Selain gugatan, Trump juga menginstruksikan Jaksa Agung Florida, Pam Bondi, untuk mengupayakan pembukaan dokumen grand jury terkait kasus Epstein tahun 2019. Jika dikabulkan, dokumen itu bisa memberi konteks baru atas hubungan Epstein dengan sejumlah tokoh elit—termasuk Trump sendiri. DOJ kini sudah mengajukan permohonan ke pengadilan, meski proses penyetujuan dan kemungkinan sensor data korban tetap jadi pertimbangan utama.
Bagi media, kasus ini menjadi ujian penting dalam mempertahankan kebebasan pers. Jika Trump berhasil, maka ini bisa menjadi preseden buruk bagi jurnalisme investigatif yang menyasar tokoh publik. Tapi jika WSJ menang, maka posisi media sebagai pengawas kekuasaan akan semakin kuat.

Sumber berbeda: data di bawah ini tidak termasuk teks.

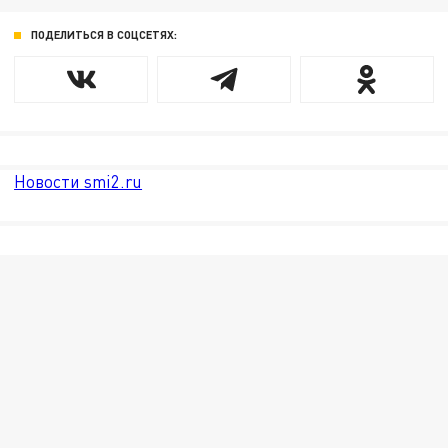
ПОДЕЛИТЬСЯ В СОЦСЕТЯХ:
Новости smi2.ru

Skala gugatan senilai $10 miliar juga mencetak rekor sebagai salah satu gugatan pencemaran nama baik terbesar sepanjang sejarah Amerika. Sebagai perbandingan, kasus Dominion melawan Fox News yang sangat terkenal “hanya” berakhir dengan kompensasi sebesar $787 juta.
Terlepas dari hasil akhirnya, kasus Trump gugat WSJ akan meninggalkan jejak panjang dalam sejarah hubungan antara media dan tokoh politik. Publik kini menunggu apakah pengadilan akan berpihak pada kebebasan pers atau perlindungan reputasi individu. Satu hal yang pasti, sorotan terhadap hubungan masa lalu antara Trump dan Epstein kembali menguat, dan ini bisa berdampak besar menjelang pemilu 2026 yang semakin dekat.